To do that it must have fewer features. q.v.above.
You can say that car that can do a 10 miles is adequate to your needs (at least today) but you might have been mistaken about that and realize that the next day you need it to be able to do 15 miles, and now you have a problem because you need to redesign and rebuild the thing, whereas if you had been less indigent you would be enjoying the fruits of a richer labour.
Yes, if the assumption that the car is for travel rather than impressing the neighbours.
This is what Linda calls poor and rich design, if I may be so bold. It is really a quite general assumption or idea. I don't think many people would disagree with it.
I'm disagreeing mostly because it is inadequately stated.
Take care that you are not limiting yourself in what you want to do because or just because you feel your current system *should* be good enough for you. This DVD system... one day you may start feeling annoyed by it but you feel it "should" be adequate. 5GB file systems is also a pretty big concession (or even sacrifice, if I may be so) to make. You have basically designed your filesystem/computer setup/structure around the /SIZE of DVDs/. That is VERY odd thing to do. That constitutes to me as "poor" and that is not something subjective.
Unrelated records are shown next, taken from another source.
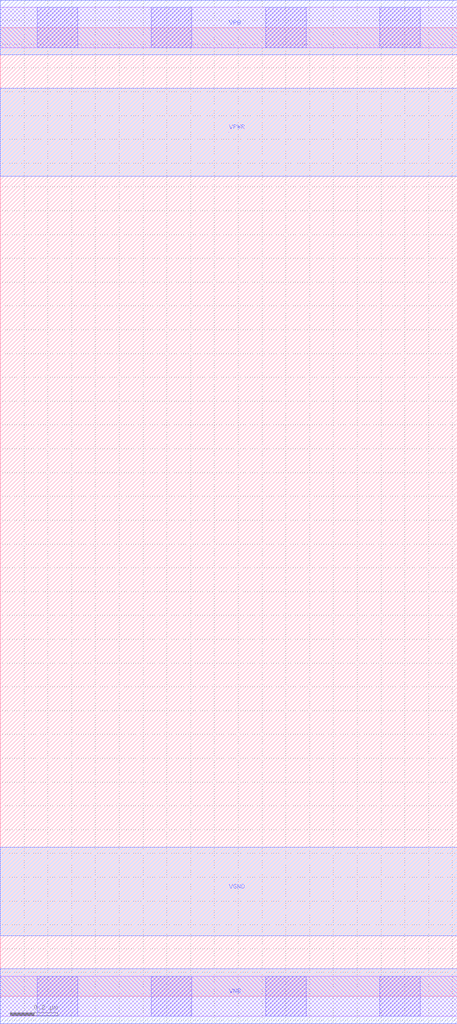
<source format=lef>
# Copyright 2020 The SkyWater PDK Authors
#
# Licensed under the Apache License, Version 2.0 (the "License");
# you may not use this file except in compliance with the License.
# You may obtain a copy of the License at
#
#     https://www.apache.org/licenses/LICENSE-2.0
#
# Unless required by applicable law or agreed to in writing, software
# distributed under the License is distributed on an "AS IS" BASIS,
# WITHOUT WARRANTIES OR CONDITIONS OF ANY KIND, either express or implied.
# See the License for the specific language governing permissions and
# limitations under the License.
#
# SPDX-License-Identifier: Apache-2.0

VERSION 5.7 ;
  NAMESCASESENSITIVE ON ;
  NOWIREEXTENSIONATPIN ON ;
  DIVIDERCHAR "/" ;
  BUSBITCHARS "[]" ;
UNITS
  DATABASE MICRONS 200 ;
END UNITS
MACRO sky130_fd_sc_hvl__fill_4
  CLASS CORE ;
  SOURCE USER ;
  FOREIGN sky130_fd_sc_hvl__fill_4 ;
  ORIGIN  0.000000  0.000000 ;
  SIZE  1.920000 BY  4.070000 ;
  SYMMETRY X Y ;
  SITE unithv ;
  PIN VGND
    DIRECTION INOUT ;
    USE GROUND ;
    PORT
      LAYER met1 ;
        RECT 0.000000 0.255000 1.920000 0.625000 ;
    END
  END VGND
  PIN VNB
    DIRECTION INOUT ;
    USE GROUND ;
    PORT
      LAYER met1 ;
        RECT 0.000000 -0.115000 1.920000 0.115000 ;
    END
  END VNB
  PIN VPB
    DIRECTION INOUT ;
    USE POWER ;
    PORT
      LAYER met1 ;
        RECT 0.000000 3.955000 1.920000 4.185000 ;
    END
  END VPB
  PIN VPWR
    DIRECTION INOUT ;
    USE POWER ;
    PORT
      LAYER met1 ;
        RECT 0.000000 3.445000 1.920000 3.815000 ;
    END
  END VPWR
  OBS
    LAYER li1 ;
      RECT 0.000000 -0.085000 1.920000 0.085000 ;
      RECT 0.000000  3.985000 1.920000 4.155000 ;
    LAYER mcon ;
      RECT 0.155000 -0.085000 0.325000 0.085000 ;
      RECT 0.155000  3.985000 0.325000 4.155000 ;
      RECT 0.635000 -0.085000 0.805000 0.085000 ;
      RECT 0.635000  3.985000 0.805000 4.155000 ;
      RECT 1.115000 -0.085000 1.285000 0.085000 ;
      RECT 1.115000  3.985000 1.285000 4.155000 ;
      RECT 1.595000 -0.085000 1.765000 0.085000 ;
      RECT 1.595000  3.985000 1.765000 4.155000 ;
  END
END sky130_fd_sc_hvl__fill_4

</source>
It is subjective simply because it fits the work-flow I have on my home system. It is effective because it makes backups easy; they get done, which is more than i can say about most people I know an their home systems! Work is another matter. Work, variously, has carousels of tapes, big SAN. Effectively unlimited 'cloud' bandwidth. Regular budget. Regulatory constraints and demands. Paying customers. Contractual obligations. That's the work context. I have none of those. My home machine is effectively a 'hobby' machine. That makes it easy to design around those constraints. I never take more than 5G on any one photo project. If I factor out projects, I see that I never have more than 5G of random photos in any one year. My music I organize primarily by genre and origin, and that allows a similar constraint. Email is IMAP and stored on my ISP and they give me effectively unlimited mail archive space. The overpowering "good" of this design is that it allows easy and regular backups. I think if I polled most of the people I know and asked them how often, ho easily they did backups of their home system I'd get quite a few embarrassed responses. Its why Apple, Amazon, Dropbox and so forth are making backup of portable devices so easy *AND* *TRANSPARENT*. Most people don't think about backups, don't see it as part of their work-flow. So they simply don't do backups. It has to be done for them. Or they don't do it at all. If you say designing a home system so that backups is an easy and convenient part of the work-flow is not "good" then I think you are naive and foolish. I get them done because they are easy. I think this is a Good Thing(tm). hence my design is Good For Me. Context is Everything It is relative to other
things that are "less poor" but it is still objective even if it is not absolute. In the absolute, everything is all thing. In the absolute, a thing is both poor AND rich. But in relative terms, to me this comes across as 'poor'. Because it requires you to make so much concessions.
So just to be quick I will say that context determines good/bad but it does not determine poor/rich. Relation to other designs determines poor/rich. Adequate is related to needs. Needs may change over time. You may also lie to yourself about your needs and accept a lesser solution than you could have had (based on your experience and what is possible to experience). A poor solution may also keep you stuck in a situation where progressively, or increasingly, your needs are not or not longer met. But it can also mean that you have a reason to deny that your solution is poor.
It's the same with many solutions these days -- some through faster processors and more space at solutions to avoid the cost of better design. They get what they pay for.
There you go again, assuming that 'efficient' means 'speed'.
Actually she is saying or appears to be saying that "speed" causes "inefficiency" to be less noticable. That does not mean speed and efficiency are the same thing, although in this case efficiency IS related to the time it costs you.